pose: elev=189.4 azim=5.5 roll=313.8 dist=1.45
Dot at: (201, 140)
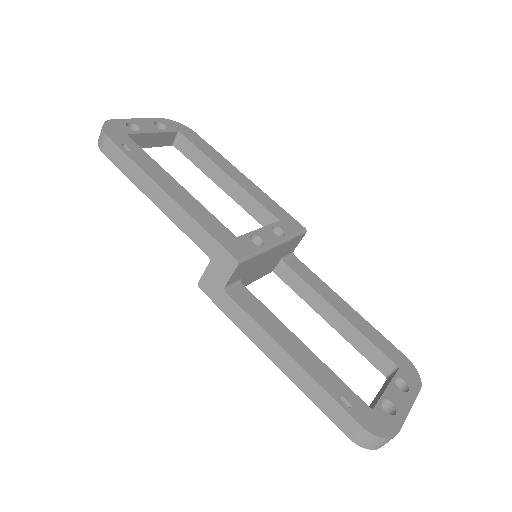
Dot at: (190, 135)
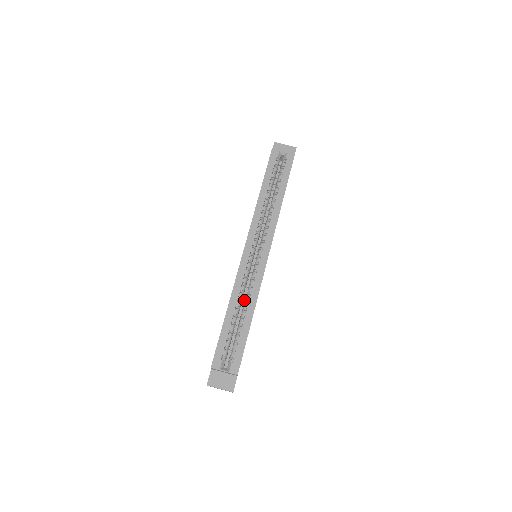
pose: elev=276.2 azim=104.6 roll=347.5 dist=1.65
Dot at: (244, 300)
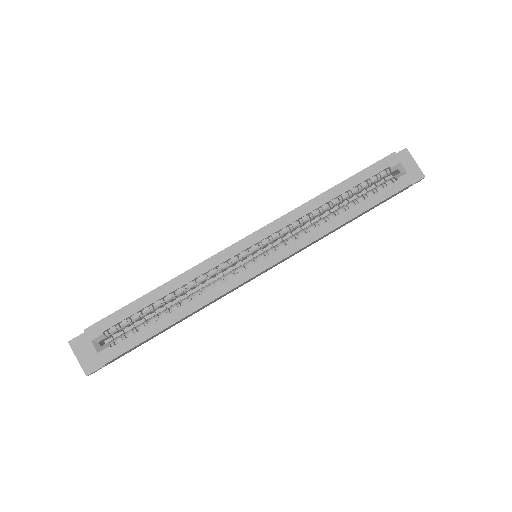
Dot at: occluded
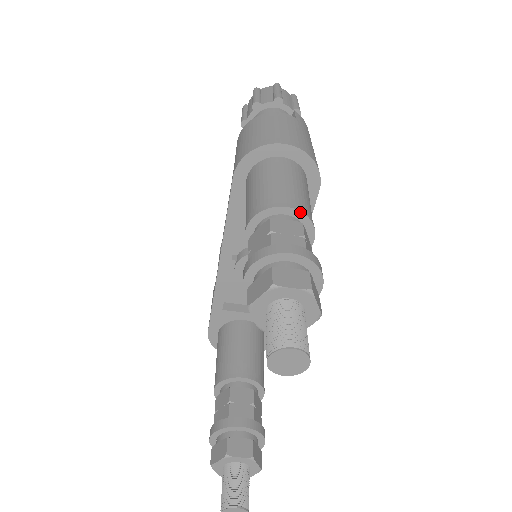
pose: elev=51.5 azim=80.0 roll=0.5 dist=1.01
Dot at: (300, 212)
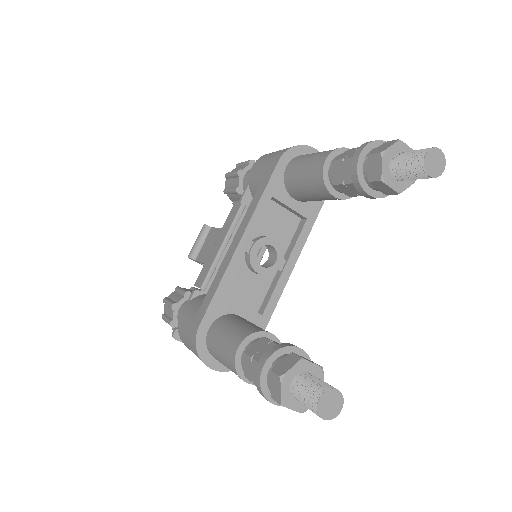
Dot at: occluded
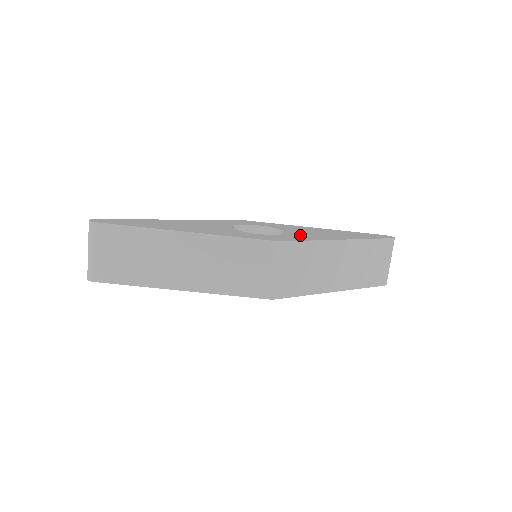
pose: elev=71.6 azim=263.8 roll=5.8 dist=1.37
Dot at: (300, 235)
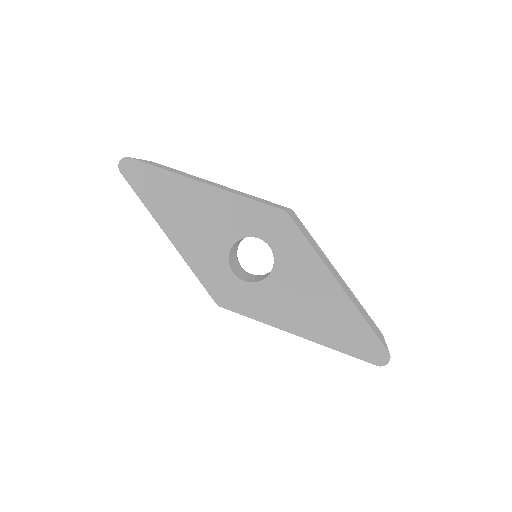
Dot at: occluded
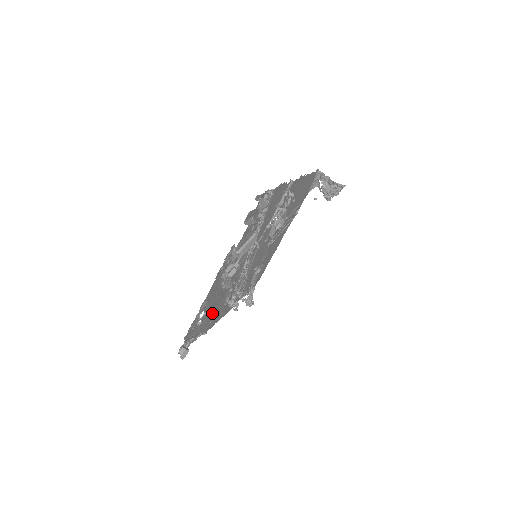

========

* [TASK PROMPT]
Reproduce the rows above, substituting "camera" for every occurrence of "pose" and keeping everything else the same. Leave the pictures out.

* [THE COMPLETED TASK]
camera: elev=189.4 azim=5.5 roll=313.8 dist=1.45
Dot at: (201, 140)
Dot at: (190, 135)
camera: elev=276.2 azim=104.6 roll=347.5 dist=1.65
Dot at: (244, 300)
Dot at: occluded
camera: elev=51.5 azim=80.0 roll=0.5 dist=1.01
Dot at: (300, 212)
Dot at: occluded
camera: elev=71.6 azim=263.8 roll=5.8 dist=1.37
Dot at: (300, 235)
Dot at: occluded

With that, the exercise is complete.